Excerpted passage:
Content starts

Question

Two 1.0 kg masses are 1.0 m apart (center to center) on a frictionless table. Each has +10 mC of charge.

a. What is the magnitude of the electric force on one of the masses?

b. What is the initial acceleration of this mass if it is released and allowed to move?

Short answer

a. The magnitude of the electric force on one of the masses is $F_e=0.90N$

b. The initial acceleration of this mass if it is released and allowed to move is $a=0.9m/s^2$

Step-by-step solution

Content Introduction

We are given the information from where we will find the magnitude of the electric force on one of the masses and the initial acceleration of this mass if it is released and allowed to move.

Explanation (Part a)

We are given,

$$\begin{gathered} m_1=1.0kg \\ {m}_2=1.0kg \\ r=1.0m \\ {q}_1=10\mu C \\ {q}_2=10\mu C \end{gathered}$$

Using the formula:

$F_e=\frac{k{q}_1{q}_2}{r^2}$where, K is a Coulomb's constant that is equal to $9\times {10}^{9}N{m}^2/C^2$

Let us first convert the units here,

$\frac{10\mu C}{1}\times \frac{{10}^{-6}C}{1\mu C}=1\times {10}^{-5}C$

Using the above mentioned equation,

$$\begin{gathered} F_e=\frac{k{q}_1{q}_2}{r^2} \\ {F}_e=\frac{(9.0\times {10}^{9}N{m}^2/C^2(1.0\times {10}^{-5}C\left)\right(1.0\times {10}^{-5}C)}{{(1.0m)}^2} \\ {F}_e=0.90N \end{gathered}$$

Explanation (Part b)

To find acceleration, use formula $F=m\times a$

from here we can say,

$a=\frac{F}{m}$where, a is acceleration, F is force and m is mass

$$\begin{gathered} a=\frac{0.9N}{1kg} \\ a=0.9m/s^2 \end{gathered}$$

Content ends

Dataset:
Content starts

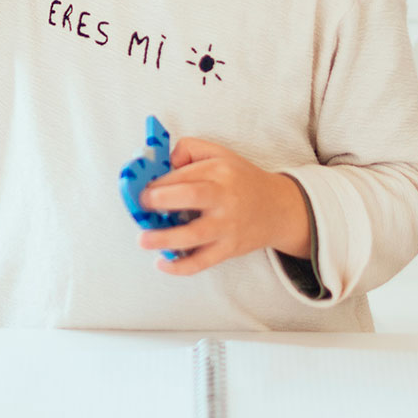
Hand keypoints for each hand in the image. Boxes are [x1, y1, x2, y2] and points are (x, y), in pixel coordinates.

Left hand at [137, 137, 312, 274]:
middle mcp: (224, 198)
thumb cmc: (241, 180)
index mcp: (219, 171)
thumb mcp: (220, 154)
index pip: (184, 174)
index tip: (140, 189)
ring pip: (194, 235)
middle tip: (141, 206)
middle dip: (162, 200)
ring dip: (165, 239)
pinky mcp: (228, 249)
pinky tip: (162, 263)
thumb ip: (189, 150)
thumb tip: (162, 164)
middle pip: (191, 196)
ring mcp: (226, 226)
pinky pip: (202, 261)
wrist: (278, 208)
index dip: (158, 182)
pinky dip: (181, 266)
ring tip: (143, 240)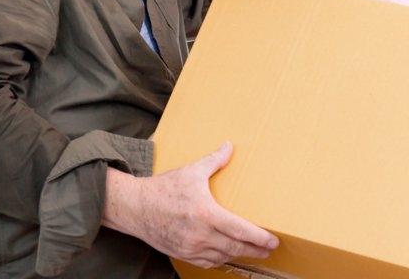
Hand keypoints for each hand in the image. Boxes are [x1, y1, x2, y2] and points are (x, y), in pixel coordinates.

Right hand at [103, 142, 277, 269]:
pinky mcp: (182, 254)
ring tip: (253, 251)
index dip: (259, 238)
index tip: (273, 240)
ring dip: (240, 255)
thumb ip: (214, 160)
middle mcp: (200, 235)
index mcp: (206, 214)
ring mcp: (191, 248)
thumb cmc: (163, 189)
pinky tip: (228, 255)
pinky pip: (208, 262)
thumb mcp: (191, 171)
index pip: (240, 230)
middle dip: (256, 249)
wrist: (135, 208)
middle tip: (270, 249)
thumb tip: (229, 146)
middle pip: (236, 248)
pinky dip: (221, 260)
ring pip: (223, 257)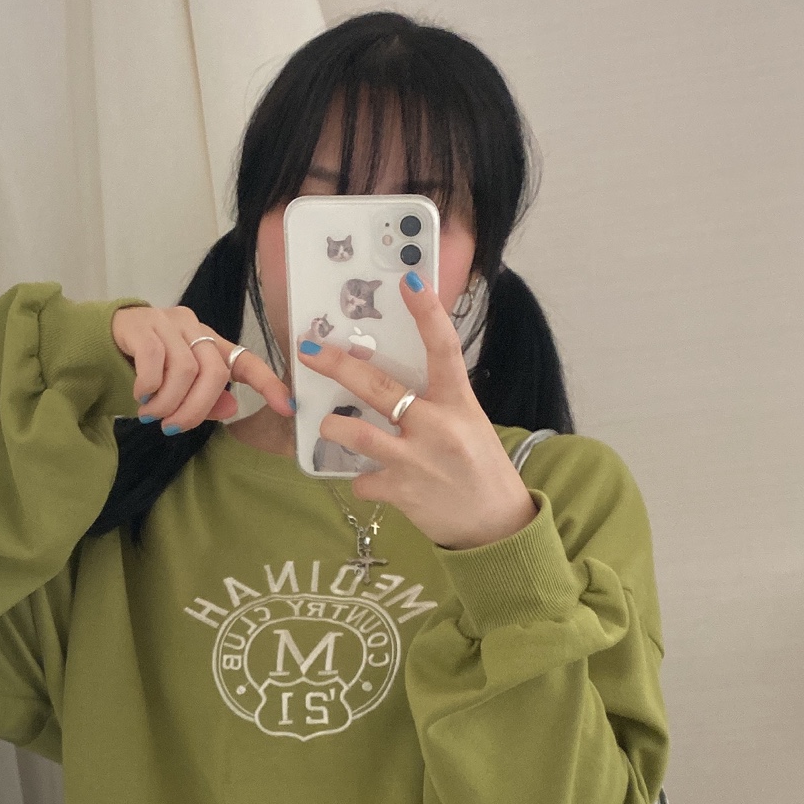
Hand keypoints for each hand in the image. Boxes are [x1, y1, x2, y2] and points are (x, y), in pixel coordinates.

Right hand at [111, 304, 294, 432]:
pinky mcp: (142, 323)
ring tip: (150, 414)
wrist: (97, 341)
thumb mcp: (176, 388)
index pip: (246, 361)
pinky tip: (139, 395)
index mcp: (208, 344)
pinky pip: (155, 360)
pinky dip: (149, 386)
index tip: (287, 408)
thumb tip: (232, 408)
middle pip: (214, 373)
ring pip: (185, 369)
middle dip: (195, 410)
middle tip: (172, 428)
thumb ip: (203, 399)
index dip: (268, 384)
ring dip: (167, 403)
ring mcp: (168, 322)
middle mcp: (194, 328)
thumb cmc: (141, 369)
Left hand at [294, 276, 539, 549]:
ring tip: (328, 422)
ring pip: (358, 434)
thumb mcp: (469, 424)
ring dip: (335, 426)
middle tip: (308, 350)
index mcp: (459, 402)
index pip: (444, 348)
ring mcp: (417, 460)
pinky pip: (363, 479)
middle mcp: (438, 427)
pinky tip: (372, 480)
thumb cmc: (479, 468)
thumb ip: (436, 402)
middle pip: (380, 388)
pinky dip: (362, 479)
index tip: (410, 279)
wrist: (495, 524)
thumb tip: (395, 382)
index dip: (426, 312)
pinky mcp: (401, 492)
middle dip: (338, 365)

Content ends

Questions to answer:
**A.** Answer these about the worked problem on two charged masses, one answer per line:
(i) How far apart are the two masses, center to center?
(ii) What value does the solution give for Coulomb's constant?
(iii) Which formula is rearranged to find the acceleration?
**B.** Retype everything in the worked problem on two charged masses from "Step-by-step solution" down to "Explanation (Part a)".

Task answers:
**A.**
(i) 1.0 m
(ii) 9 × 10^9 N·m²/C²
(iii) F = m × a

**B.**
Step-by-step solution

Content Introduction

We are given the information from where we will find the magnitude of the electric force on one of the masses and the initial acceleration of this mass if it is released and allowed to move.

Explanation (Part a)